→ **Task goal**
Consider the data that follows and state how many lines contain the string "front", using the number alone.

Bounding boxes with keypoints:
Content starts

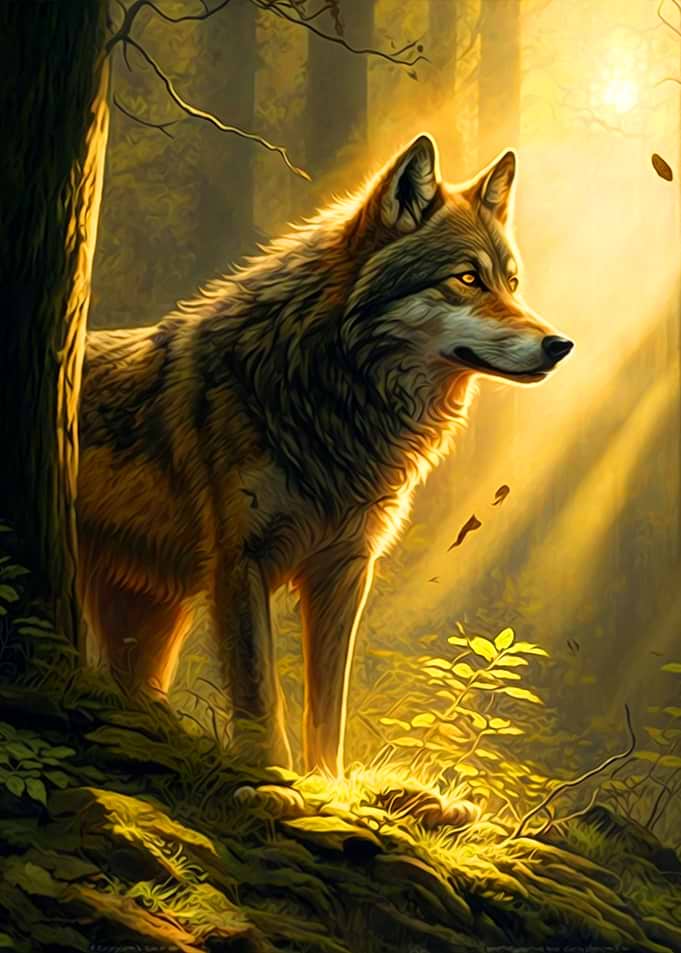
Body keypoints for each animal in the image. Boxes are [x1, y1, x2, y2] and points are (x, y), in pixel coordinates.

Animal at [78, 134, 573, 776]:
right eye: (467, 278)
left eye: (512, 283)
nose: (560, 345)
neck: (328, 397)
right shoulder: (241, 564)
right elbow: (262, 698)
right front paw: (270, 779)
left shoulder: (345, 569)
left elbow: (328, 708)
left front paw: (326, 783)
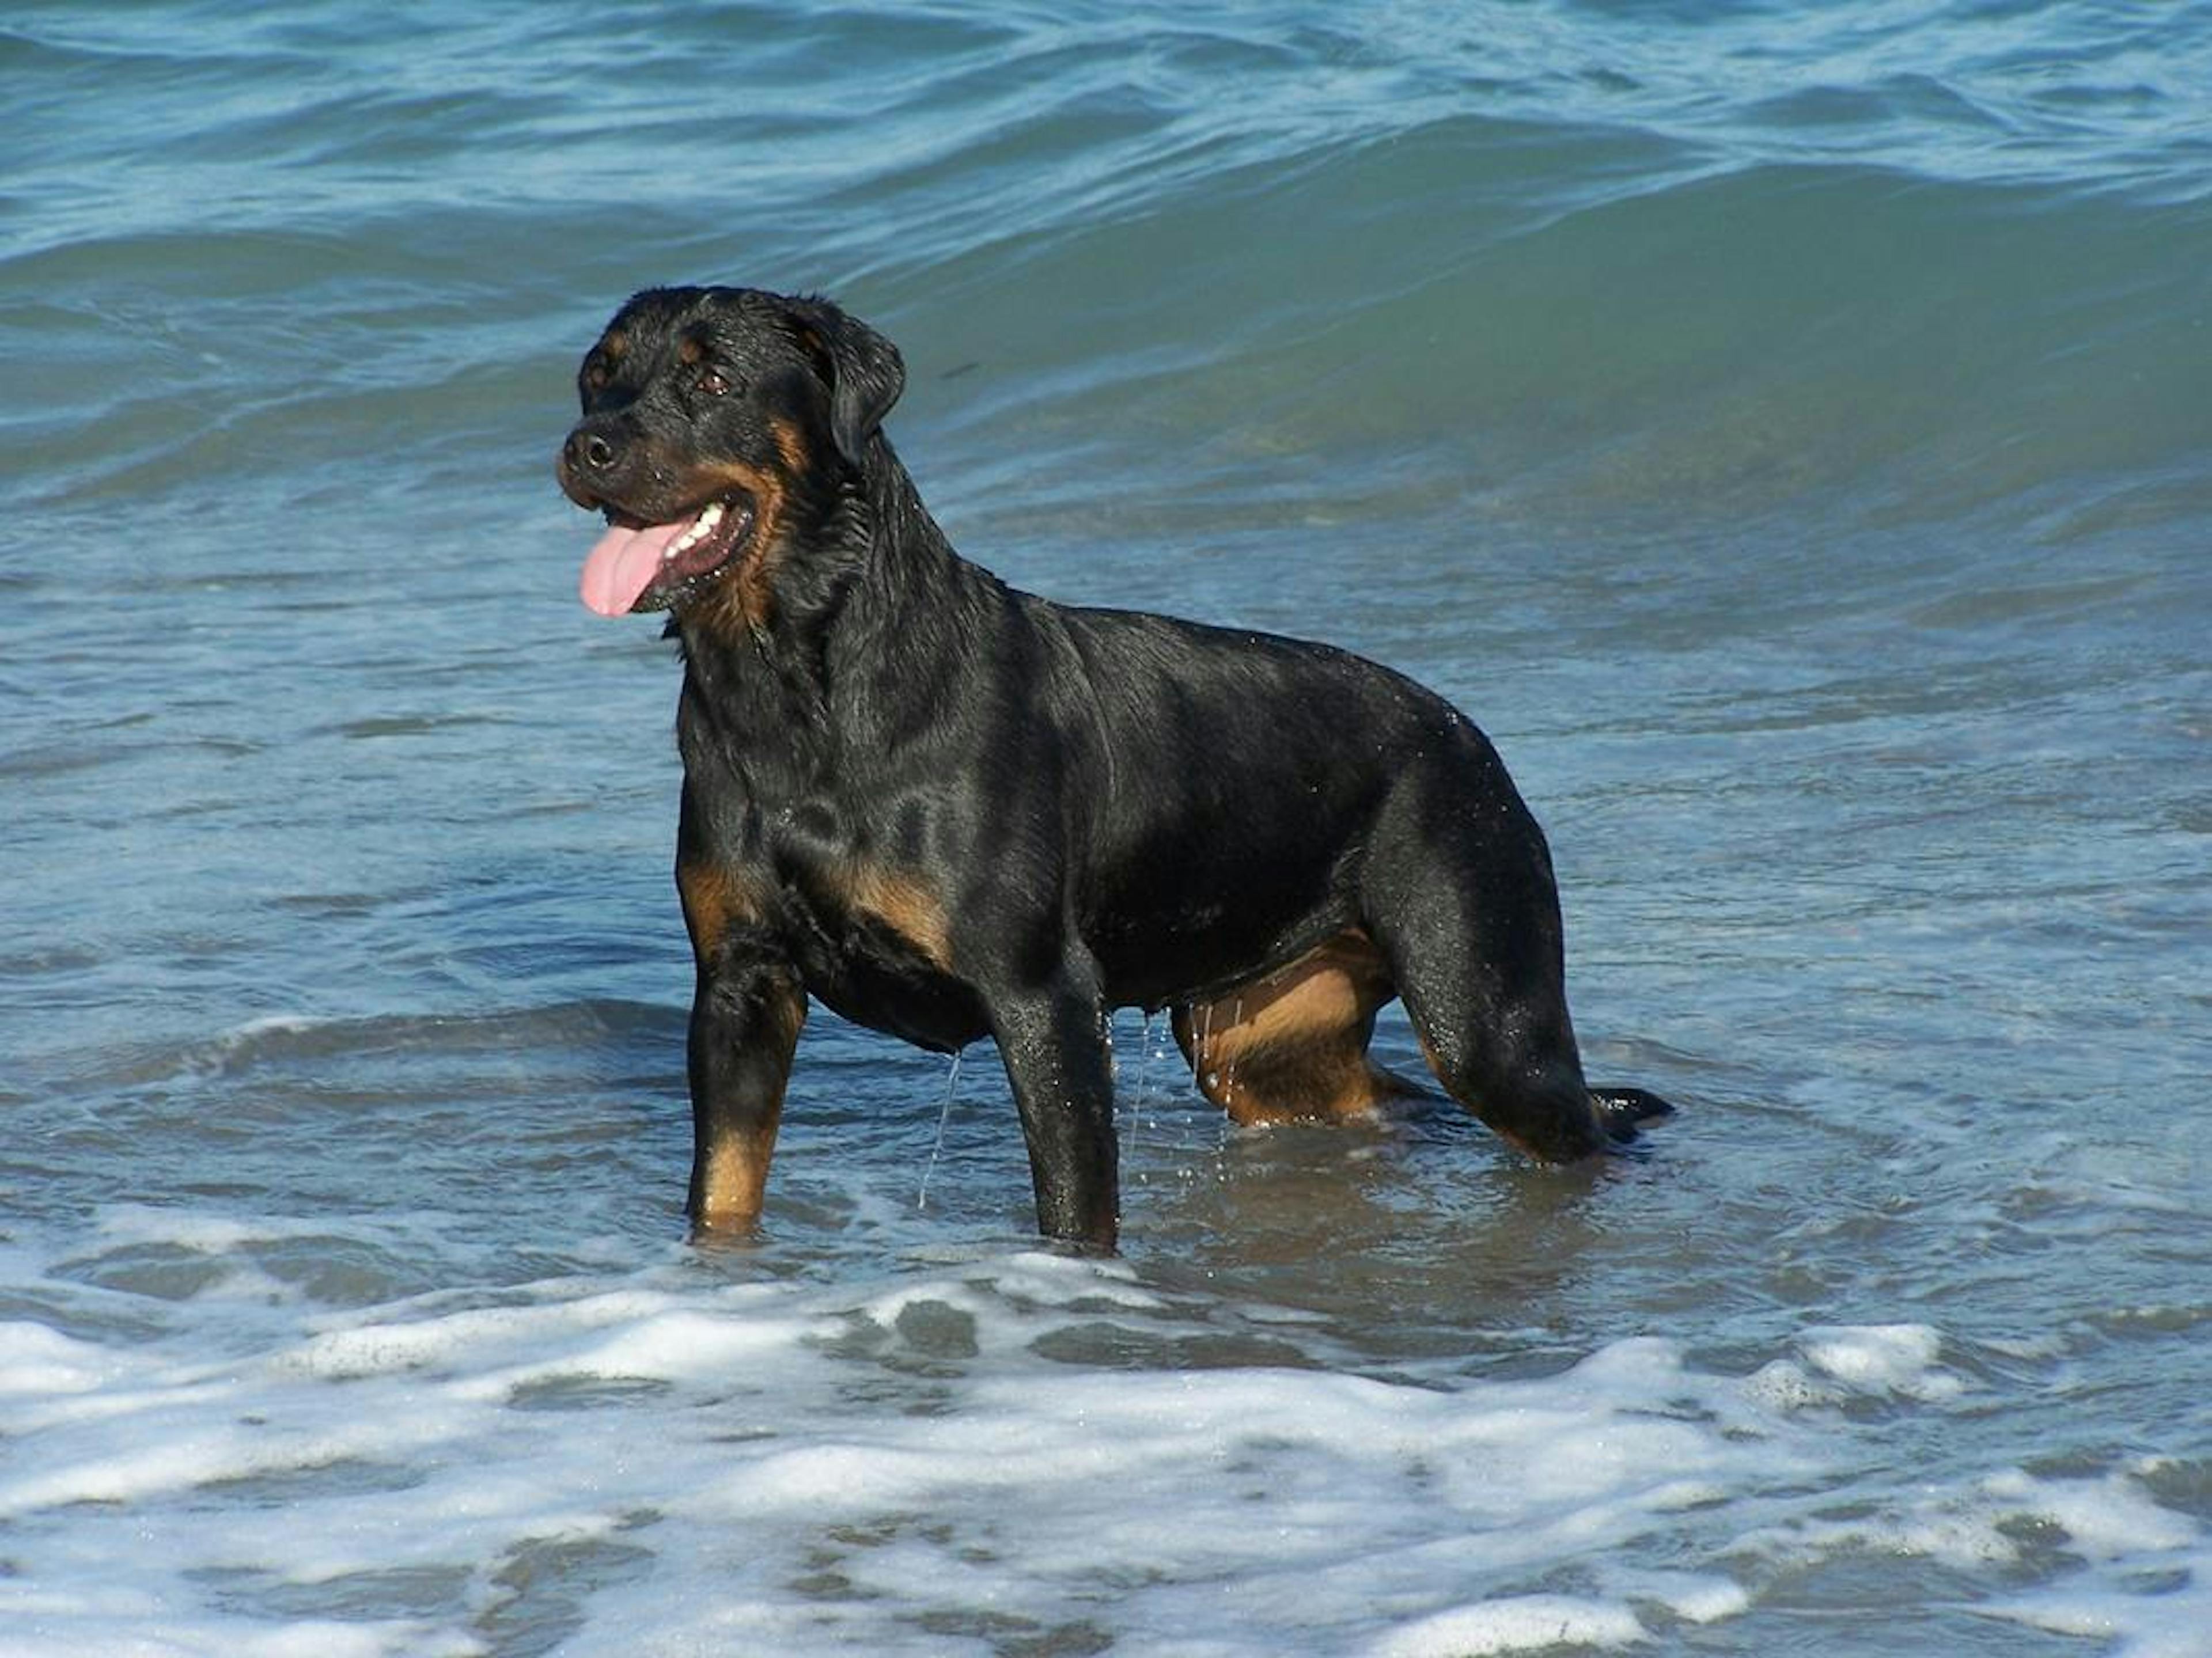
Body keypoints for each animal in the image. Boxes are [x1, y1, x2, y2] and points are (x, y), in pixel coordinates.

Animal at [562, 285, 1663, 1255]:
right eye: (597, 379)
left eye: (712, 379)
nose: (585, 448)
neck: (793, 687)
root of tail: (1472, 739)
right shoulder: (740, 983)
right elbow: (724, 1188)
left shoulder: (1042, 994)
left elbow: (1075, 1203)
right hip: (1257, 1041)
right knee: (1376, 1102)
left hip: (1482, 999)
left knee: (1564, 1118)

Content ends
Content starts

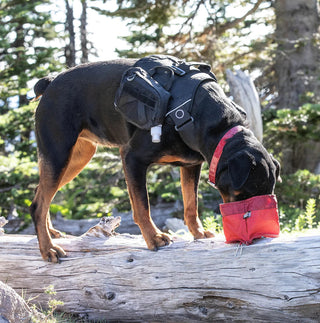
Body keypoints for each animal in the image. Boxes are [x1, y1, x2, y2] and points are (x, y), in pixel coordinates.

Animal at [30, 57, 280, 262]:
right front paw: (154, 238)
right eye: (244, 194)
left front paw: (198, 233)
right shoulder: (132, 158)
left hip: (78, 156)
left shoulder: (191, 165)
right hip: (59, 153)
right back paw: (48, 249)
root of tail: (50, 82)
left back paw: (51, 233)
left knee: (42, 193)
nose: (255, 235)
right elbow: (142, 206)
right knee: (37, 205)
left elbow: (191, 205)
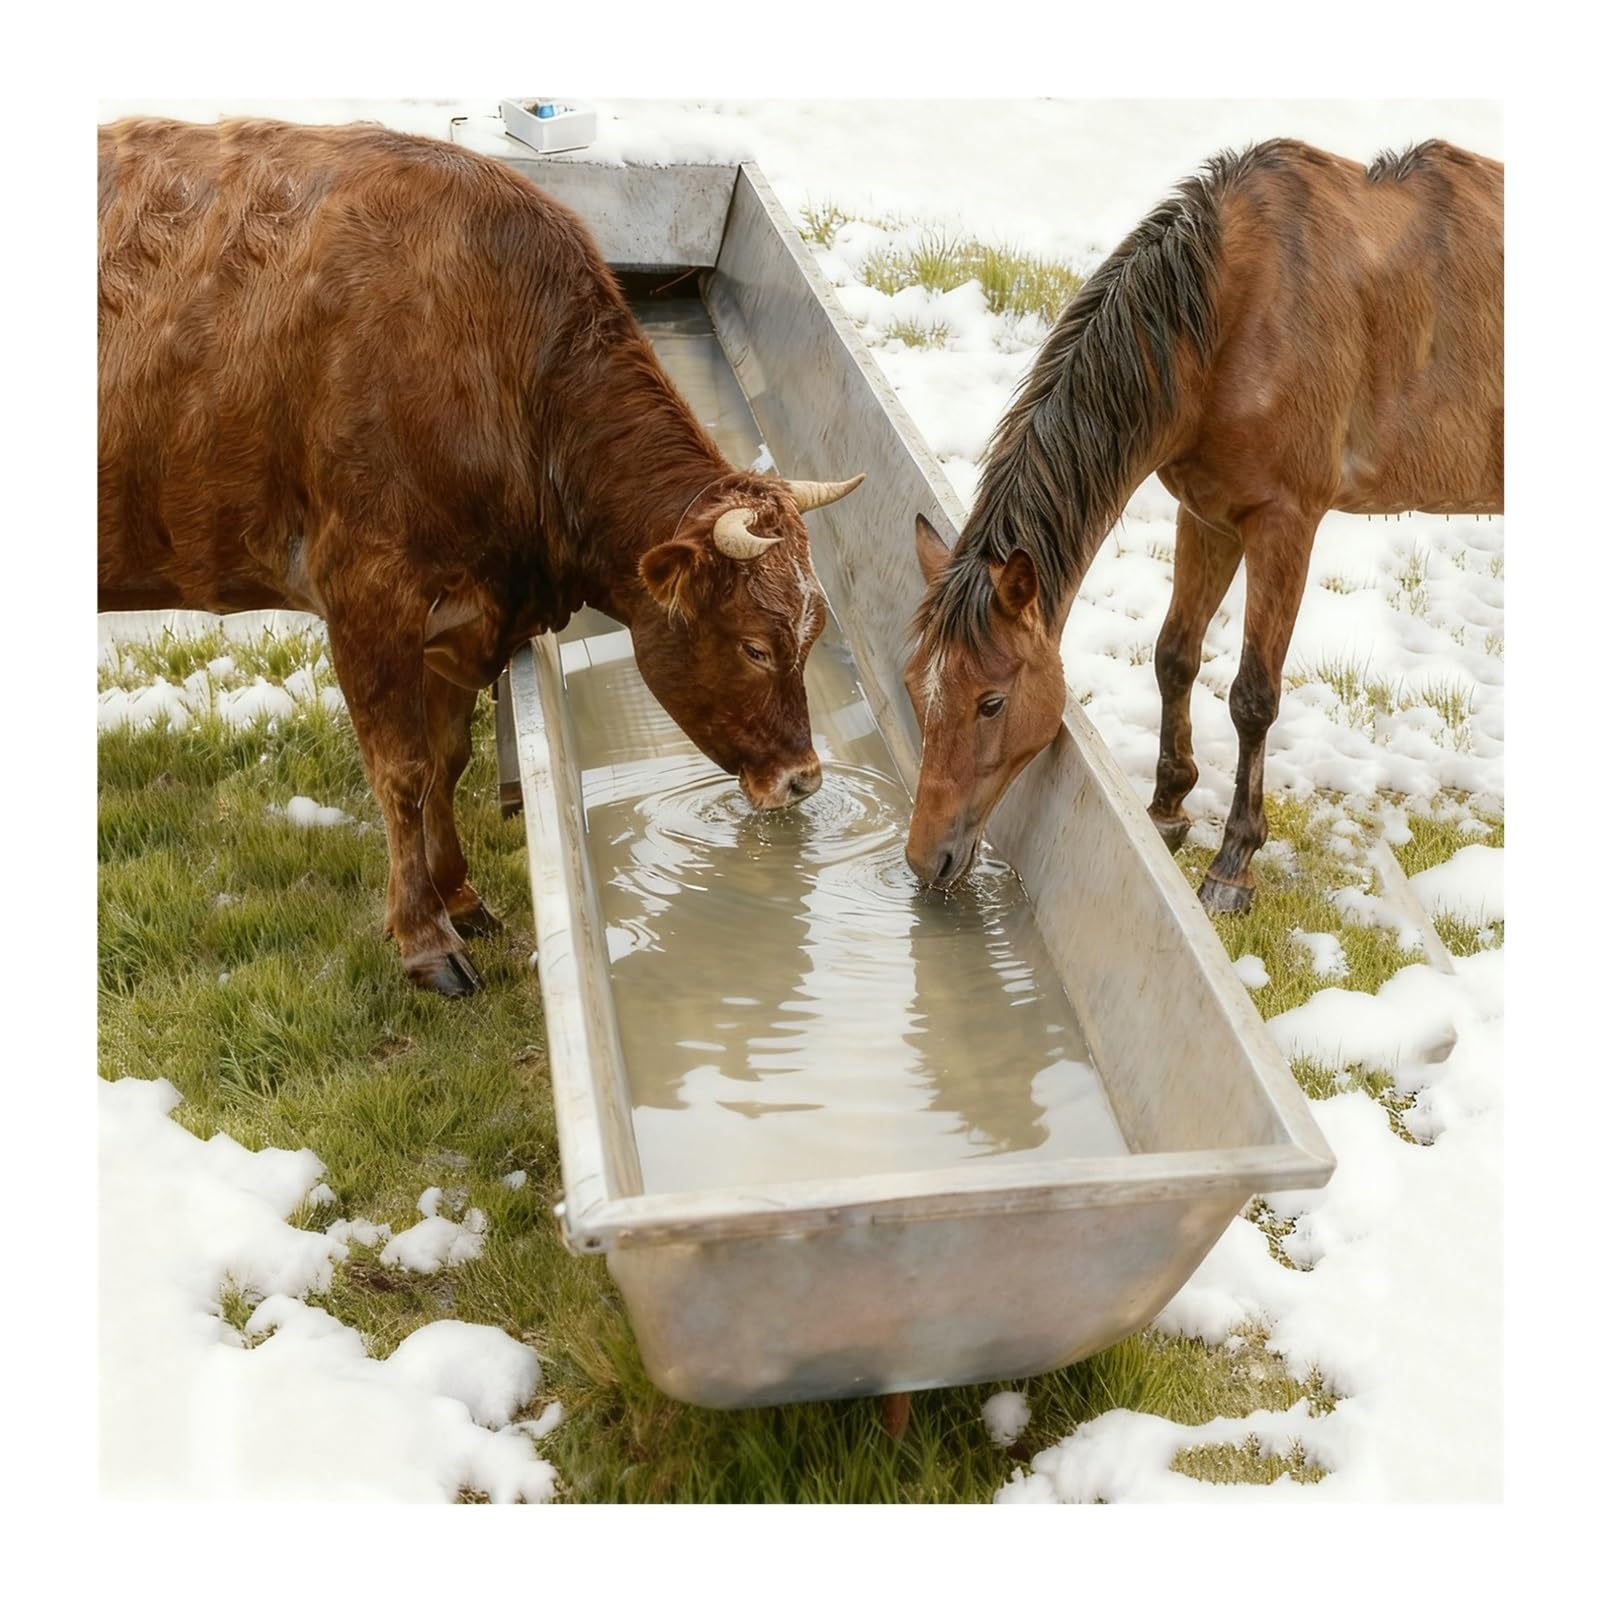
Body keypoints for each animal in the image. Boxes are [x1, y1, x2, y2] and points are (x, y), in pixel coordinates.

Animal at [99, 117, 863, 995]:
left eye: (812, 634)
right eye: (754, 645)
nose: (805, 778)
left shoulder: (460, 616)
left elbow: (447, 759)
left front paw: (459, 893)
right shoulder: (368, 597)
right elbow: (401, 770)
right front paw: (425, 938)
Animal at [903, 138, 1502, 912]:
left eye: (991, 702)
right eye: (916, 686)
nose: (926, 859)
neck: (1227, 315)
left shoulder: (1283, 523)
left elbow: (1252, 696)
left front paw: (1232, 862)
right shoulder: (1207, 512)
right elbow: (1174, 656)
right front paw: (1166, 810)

Content ends
Content starts

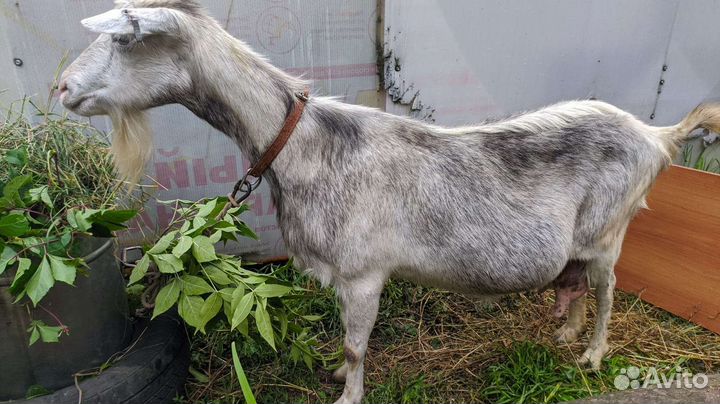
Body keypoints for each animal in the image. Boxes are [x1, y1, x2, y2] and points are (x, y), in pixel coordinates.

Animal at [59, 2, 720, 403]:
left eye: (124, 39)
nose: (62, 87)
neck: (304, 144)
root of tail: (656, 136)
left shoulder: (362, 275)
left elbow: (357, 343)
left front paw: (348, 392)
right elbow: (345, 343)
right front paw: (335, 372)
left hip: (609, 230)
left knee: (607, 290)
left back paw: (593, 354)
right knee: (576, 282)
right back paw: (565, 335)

Content ends

→ **Task response**
10